• [What is required]
Records follow. Copy every line with "Right".

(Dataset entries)
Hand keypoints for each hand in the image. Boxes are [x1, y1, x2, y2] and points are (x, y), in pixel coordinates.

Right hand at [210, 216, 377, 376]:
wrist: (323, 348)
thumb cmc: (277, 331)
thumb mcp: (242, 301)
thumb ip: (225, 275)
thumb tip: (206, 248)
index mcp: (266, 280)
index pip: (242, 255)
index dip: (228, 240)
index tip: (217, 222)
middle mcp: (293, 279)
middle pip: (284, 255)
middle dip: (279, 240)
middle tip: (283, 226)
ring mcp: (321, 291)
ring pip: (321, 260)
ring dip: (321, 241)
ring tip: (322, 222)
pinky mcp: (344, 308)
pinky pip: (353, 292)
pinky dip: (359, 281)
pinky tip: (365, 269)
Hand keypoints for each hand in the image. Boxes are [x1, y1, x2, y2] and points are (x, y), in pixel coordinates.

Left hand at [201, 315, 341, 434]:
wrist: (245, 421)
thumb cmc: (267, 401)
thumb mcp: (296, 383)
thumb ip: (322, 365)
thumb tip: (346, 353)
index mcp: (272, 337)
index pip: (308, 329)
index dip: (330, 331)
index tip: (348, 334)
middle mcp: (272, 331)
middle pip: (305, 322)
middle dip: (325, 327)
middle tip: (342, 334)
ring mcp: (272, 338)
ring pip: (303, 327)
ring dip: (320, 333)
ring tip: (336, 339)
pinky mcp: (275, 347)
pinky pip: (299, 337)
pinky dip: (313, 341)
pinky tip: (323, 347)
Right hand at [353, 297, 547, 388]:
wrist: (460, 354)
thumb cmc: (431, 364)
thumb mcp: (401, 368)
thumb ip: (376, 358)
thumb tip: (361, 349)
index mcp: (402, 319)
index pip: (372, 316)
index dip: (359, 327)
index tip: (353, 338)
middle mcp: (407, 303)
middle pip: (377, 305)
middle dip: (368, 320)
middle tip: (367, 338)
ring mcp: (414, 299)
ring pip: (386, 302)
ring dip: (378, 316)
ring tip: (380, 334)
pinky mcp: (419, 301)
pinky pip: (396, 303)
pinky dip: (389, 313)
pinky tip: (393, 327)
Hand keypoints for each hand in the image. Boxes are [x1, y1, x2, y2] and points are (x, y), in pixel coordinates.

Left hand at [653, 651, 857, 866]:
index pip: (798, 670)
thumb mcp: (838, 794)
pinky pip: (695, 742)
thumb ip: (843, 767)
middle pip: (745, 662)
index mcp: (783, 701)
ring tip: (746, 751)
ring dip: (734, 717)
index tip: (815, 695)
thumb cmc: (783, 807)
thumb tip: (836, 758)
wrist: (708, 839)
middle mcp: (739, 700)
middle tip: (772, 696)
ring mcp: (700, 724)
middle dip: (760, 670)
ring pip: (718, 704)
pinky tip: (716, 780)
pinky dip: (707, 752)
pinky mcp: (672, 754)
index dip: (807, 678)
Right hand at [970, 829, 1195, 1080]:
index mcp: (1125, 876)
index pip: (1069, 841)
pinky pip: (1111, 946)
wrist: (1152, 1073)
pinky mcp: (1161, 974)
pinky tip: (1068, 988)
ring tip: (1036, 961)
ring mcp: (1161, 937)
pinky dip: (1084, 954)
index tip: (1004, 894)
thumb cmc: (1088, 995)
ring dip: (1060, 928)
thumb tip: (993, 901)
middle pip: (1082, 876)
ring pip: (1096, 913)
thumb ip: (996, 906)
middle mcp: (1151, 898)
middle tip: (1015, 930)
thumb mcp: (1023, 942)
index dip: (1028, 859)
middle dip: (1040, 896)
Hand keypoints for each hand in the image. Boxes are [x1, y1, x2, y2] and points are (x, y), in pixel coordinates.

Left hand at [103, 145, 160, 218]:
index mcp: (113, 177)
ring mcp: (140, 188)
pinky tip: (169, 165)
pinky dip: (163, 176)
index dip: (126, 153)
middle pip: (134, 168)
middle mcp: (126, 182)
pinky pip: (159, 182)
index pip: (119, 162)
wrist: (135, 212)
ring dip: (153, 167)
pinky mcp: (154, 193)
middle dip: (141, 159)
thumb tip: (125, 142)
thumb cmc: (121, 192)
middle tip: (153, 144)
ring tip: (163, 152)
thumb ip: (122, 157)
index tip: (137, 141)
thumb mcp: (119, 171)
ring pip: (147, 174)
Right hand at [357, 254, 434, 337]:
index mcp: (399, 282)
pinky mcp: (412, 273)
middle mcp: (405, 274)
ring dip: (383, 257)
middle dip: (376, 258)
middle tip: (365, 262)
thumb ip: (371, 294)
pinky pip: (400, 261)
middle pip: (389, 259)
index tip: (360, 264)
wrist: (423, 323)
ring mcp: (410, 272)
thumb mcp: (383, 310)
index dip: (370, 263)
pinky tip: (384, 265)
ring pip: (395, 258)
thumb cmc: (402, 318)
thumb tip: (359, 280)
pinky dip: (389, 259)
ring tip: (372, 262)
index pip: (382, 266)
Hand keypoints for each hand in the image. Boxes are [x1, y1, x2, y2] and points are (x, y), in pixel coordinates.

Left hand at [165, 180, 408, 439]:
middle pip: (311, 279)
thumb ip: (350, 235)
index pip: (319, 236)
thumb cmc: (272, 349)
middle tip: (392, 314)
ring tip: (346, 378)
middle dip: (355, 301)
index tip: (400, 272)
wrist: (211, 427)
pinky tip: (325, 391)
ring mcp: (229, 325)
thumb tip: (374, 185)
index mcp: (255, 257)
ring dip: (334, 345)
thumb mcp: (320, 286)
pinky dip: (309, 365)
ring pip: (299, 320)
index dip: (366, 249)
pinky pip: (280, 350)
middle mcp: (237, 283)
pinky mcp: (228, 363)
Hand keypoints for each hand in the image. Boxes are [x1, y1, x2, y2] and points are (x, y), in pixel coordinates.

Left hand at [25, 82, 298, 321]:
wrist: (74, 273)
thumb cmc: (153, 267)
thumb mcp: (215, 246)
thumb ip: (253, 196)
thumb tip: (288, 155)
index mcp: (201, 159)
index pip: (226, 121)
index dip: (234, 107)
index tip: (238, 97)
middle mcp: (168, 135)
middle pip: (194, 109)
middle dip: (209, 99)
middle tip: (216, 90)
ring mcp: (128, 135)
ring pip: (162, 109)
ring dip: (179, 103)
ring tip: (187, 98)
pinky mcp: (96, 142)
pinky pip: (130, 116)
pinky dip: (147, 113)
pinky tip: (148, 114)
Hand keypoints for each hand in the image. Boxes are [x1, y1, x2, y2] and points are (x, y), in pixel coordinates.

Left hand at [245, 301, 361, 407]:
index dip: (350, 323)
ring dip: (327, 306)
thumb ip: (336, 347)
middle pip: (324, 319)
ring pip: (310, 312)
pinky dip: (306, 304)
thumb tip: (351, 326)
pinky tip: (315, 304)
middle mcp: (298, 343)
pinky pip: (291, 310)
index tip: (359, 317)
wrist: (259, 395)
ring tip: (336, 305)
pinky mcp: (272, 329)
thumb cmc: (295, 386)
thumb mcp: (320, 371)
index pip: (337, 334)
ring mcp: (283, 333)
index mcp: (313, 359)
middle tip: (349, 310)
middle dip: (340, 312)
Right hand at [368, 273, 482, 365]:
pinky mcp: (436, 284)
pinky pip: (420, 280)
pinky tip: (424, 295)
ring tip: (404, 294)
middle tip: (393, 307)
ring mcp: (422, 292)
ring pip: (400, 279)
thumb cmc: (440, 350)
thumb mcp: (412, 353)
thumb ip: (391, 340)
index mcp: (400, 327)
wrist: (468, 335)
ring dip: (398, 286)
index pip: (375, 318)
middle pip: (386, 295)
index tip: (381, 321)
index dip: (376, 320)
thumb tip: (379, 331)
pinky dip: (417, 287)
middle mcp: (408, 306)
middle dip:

• [Answer box]
Right hand at [210, 216, 377, 376]:
Right hand at [353, 297, 547, 388]:
Right hand at [970, 829, 1195, 1080]:
Right hand at [357, 254, 434, 337]:
Right hand at [368, 273, 482, 365]:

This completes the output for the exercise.